━━━ Recorded information ━━━
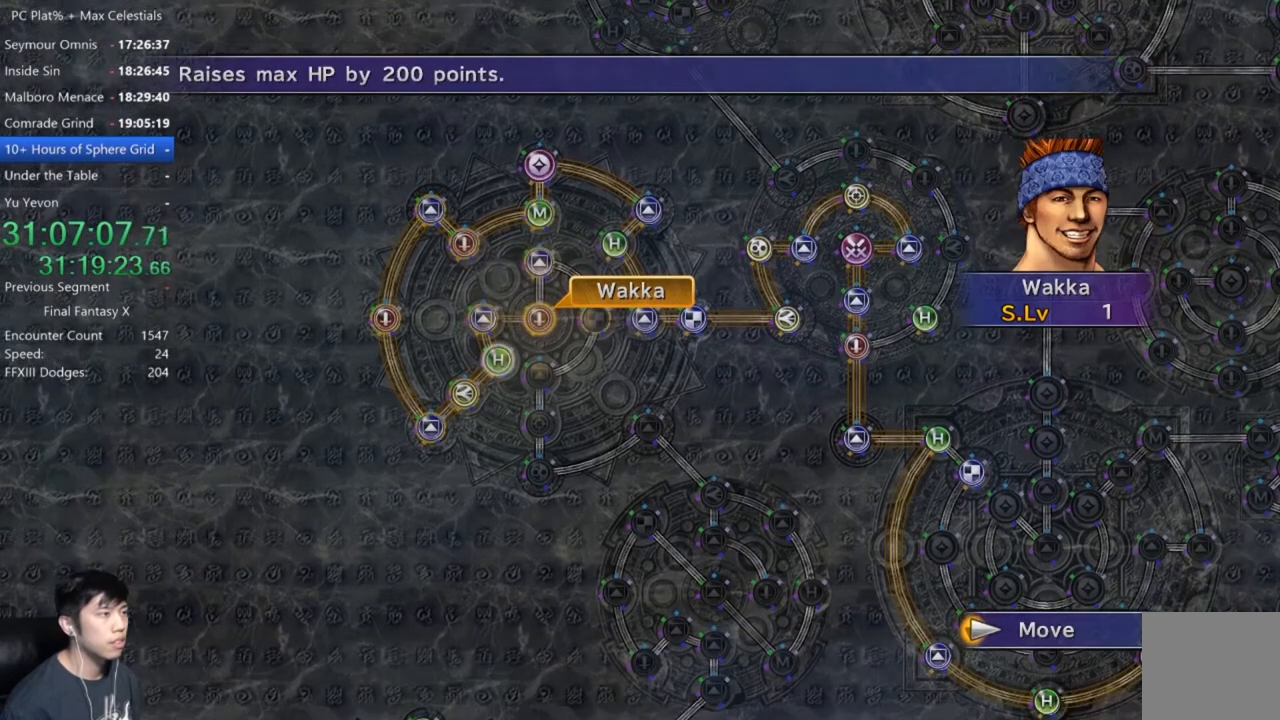
{"buttons": [], "left_stick": "center", "right_stick": "center", "events": [[100, "left_stick", "up"], [167, "left_stick", "right"], [400, "left_stick", "center"]]}
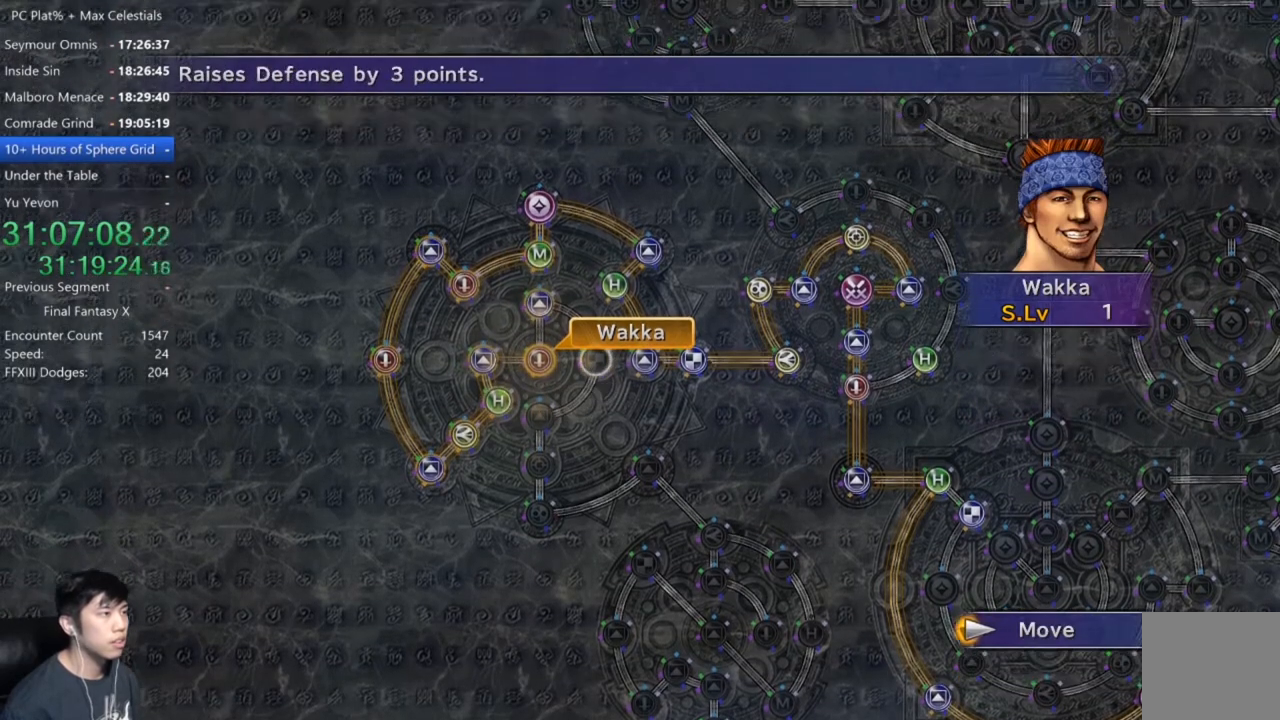
{"buttons": [], "left_stick": "center", "right_stick": "center", "events": [[201, "A", "down"], [267, "A", "up"]]}
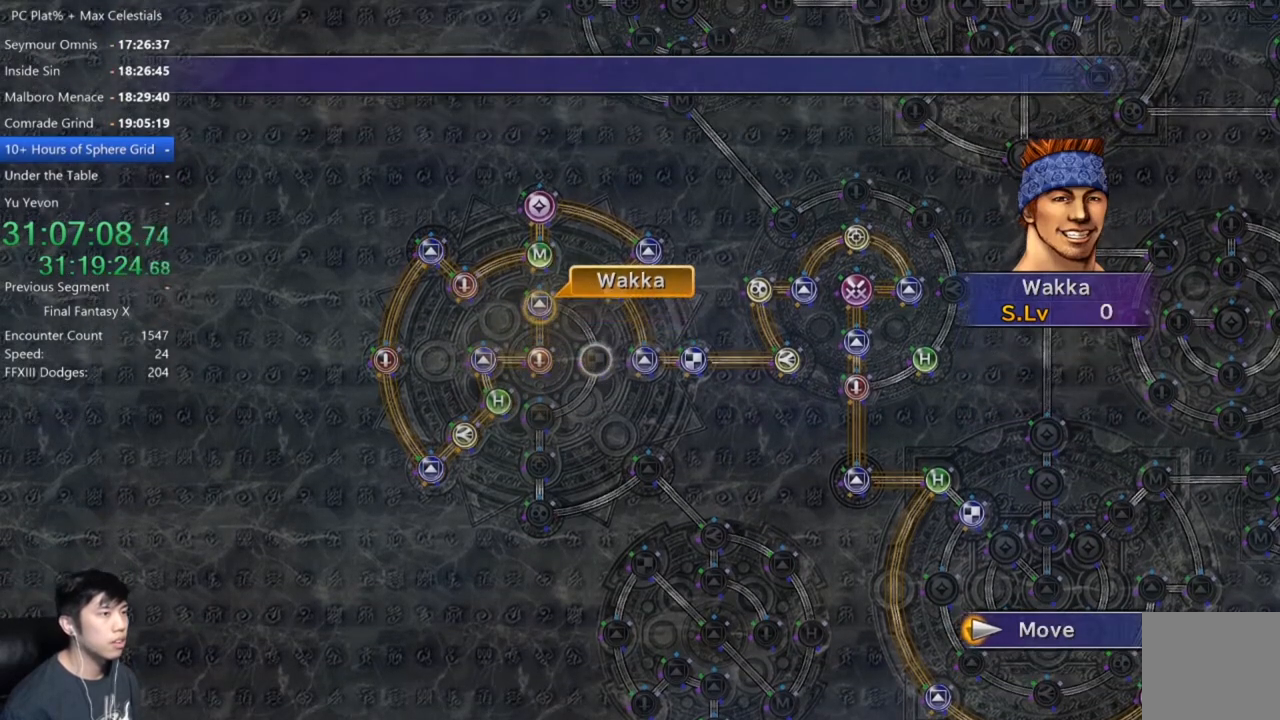
{"buttons": ["A"], "left_stick": "center", "right_stick": "center", "events": [[500, "A", "down"]]}
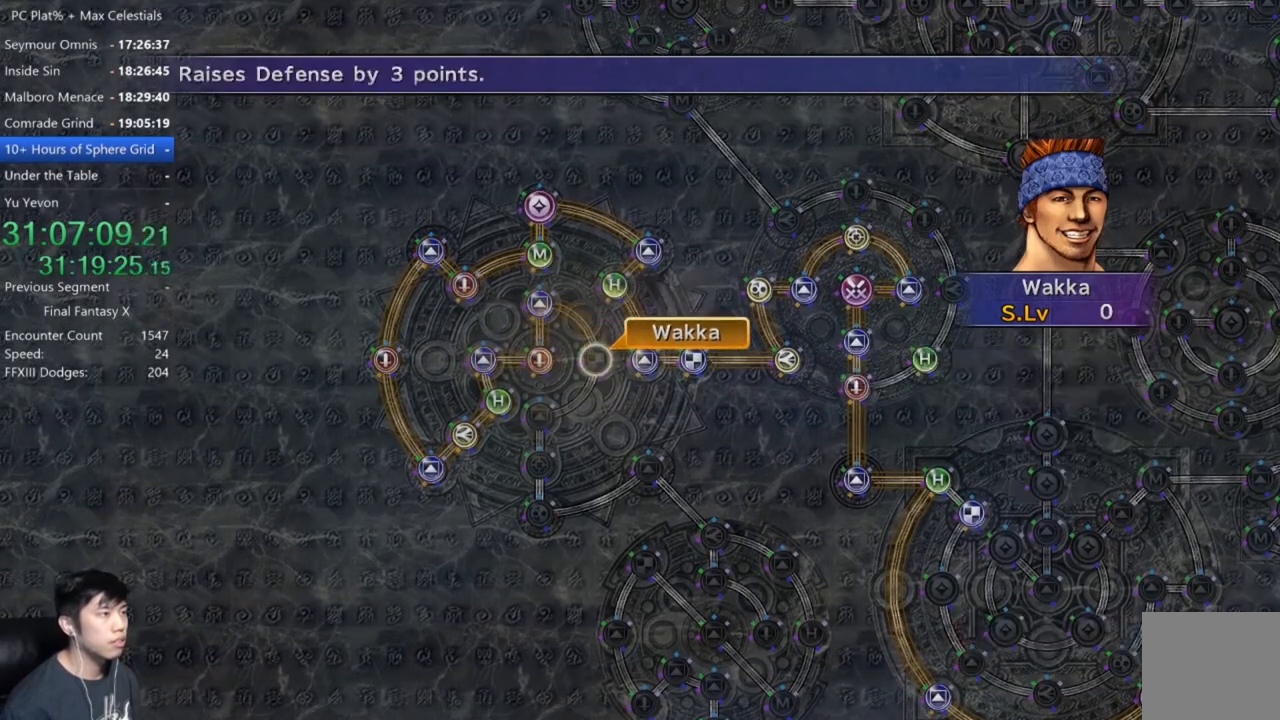
{"buttons": [], "left_stick": "center", "right_stick": "center", "events": [[34, "A", "up"], [134, "A", "down"], [234, "A", "up"], [267, "DPAD_DOWN", "down"], [367, "DPAD_DOWN", "up"], [401, "A", "down"], [467, "A", "up"]]}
━━━
▸ **Work instructions**: Transcribe all of the data above exactly; no picture belongs in the copy.

▸ **Answer section**:
{"buttons": [], "left_stick": "center", "right_stick": "center", "events": [[100, "left_stick", "up"], [167, "left_stick", "right"], [400, "left_stick", "center"]]}
{"buttons": [], "left_stick": "center", "right_stick": "center", "events": [[201, "A", "down"], [267, "A", "up"]]}
{"buttons": ["A"], "left_stick": "center", "right_stick": "center", "events": [[500, "A", "down"]]}
{"buttons": [], "left_stick": "center", "right_stick": "center", "events": [[34, "A", "up"], [134, "A", "down"], [234, "A", "up"], [267, "DPAD_DOWN", "down"], [367, "DPAD_DOWN", "up"], [401, "A", "down"], [467, "A", "up"]]}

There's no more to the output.